### Description of the task
Reproduce exactly, and only, the lines below from the one containing "- 🎁 **مقابل واضح** للدعم" through the one containing "- 📊 **شفافة** دون كشف التفاصيل الدقيقة".

Data extracts below:

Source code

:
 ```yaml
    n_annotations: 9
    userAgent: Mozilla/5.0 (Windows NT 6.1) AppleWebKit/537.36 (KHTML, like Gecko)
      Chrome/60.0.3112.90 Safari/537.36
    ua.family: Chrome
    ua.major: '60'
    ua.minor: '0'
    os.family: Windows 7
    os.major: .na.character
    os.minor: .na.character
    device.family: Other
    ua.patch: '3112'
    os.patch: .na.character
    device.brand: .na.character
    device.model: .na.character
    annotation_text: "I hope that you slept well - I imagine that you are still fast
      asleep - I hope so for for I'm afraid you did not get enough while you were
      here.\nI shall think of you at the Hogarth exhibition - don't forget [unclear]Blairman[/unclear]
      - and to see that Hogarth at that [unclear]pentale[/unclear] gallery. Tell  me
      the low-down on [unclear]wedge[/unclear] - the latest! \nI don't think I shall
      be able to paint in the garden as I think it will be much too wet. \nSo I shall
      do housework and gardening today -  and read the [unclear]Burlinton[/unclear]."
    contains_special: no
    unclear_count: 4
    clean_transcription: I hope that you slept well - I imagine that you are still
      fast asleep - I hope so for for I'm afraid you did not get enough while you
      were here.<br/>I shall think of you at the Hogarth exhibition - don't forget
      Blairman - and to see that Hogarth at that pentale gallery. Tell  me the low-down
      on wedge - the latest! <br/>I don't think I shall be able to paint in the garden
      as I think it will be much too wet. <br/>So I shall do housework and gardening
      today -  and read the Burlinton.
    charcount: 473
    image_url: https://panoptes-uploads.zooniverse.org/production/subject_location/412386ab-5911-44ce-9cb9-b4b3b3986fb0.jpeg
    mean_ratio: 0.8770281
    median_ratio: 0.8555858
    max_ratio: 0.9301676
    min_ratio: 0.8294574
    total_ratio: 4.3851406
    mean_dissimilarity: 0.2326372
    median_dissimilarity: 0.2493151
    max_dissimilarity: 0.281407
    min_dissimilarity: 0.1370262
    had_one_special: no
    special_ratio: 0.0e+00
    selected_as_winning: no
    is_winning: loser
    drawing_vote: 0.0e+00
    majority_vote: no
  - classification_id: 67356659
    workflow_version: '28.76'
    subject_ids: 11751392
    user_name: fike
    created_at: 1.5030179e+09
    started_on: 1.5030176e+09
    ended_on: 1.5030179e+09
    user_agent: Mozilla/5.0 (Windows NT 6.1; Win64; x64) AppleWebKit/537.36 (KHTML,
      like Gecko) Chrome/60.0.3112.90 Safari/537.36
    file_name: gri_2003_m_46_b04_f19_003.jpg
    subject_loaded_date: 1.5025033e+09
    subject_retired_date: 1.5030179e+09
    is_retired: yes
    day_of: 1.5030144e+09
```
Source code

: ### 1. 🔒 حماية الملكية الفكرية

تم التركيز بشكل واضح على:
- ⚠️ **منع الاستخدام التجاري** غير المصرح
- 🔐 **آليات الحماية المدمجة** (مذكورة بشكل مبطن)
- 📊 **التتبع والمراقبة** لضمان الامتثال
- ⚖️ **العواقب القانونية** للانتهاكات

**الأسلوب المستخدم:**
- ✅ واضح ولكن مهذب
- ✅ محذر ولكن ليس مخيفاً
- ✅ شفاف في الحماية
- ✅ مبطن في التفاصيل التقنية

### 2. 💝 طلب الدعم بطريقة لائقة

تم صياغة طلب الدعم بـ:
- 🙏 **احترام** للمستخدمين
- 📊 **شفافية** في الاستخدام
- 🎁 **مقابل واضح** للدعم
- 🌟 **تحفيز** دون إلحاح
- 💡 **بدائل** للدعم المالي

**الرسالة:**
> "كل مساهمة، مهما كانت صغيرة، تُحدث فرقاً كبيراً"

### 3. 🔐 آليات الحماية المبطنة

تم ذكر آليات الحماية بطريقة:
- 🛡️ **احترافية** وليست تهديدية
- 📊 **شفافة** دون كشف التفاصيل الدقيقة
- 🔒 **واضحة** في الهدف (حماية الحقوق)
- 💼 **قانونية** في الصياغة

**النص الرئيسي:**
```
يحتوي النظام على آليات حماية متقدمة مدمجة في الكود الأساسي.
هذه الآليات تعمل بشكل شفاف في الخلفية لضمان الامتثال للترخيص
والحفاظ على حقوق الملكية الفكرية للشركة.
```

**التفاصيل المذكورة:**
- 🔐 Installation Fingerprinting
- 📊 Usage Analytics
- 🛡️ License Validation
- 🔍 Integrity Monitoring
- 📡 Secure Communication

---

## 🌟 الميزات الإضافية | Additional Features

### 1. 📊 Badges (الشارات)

End of Data extracts.

### Reply to the task
- 🎁 **مقابل واضح** للدعم
- 🌟 **تحفيز** دون إلحاح
- 💡 **بدائل** للدعم المالي

**الرسالة:**
> "كل مساهمة، مهما كانت صغيرة، تُحدث فرقاً كبيراً"

### 3. 🔐 آليات الحماية المبطنة

تم ذكر آليات الحماية بطريقة:
- 🛡️ **احترافية** وليست تهديدية
- 📊 **شفافة** دون كشف التفاصيل الدقيقة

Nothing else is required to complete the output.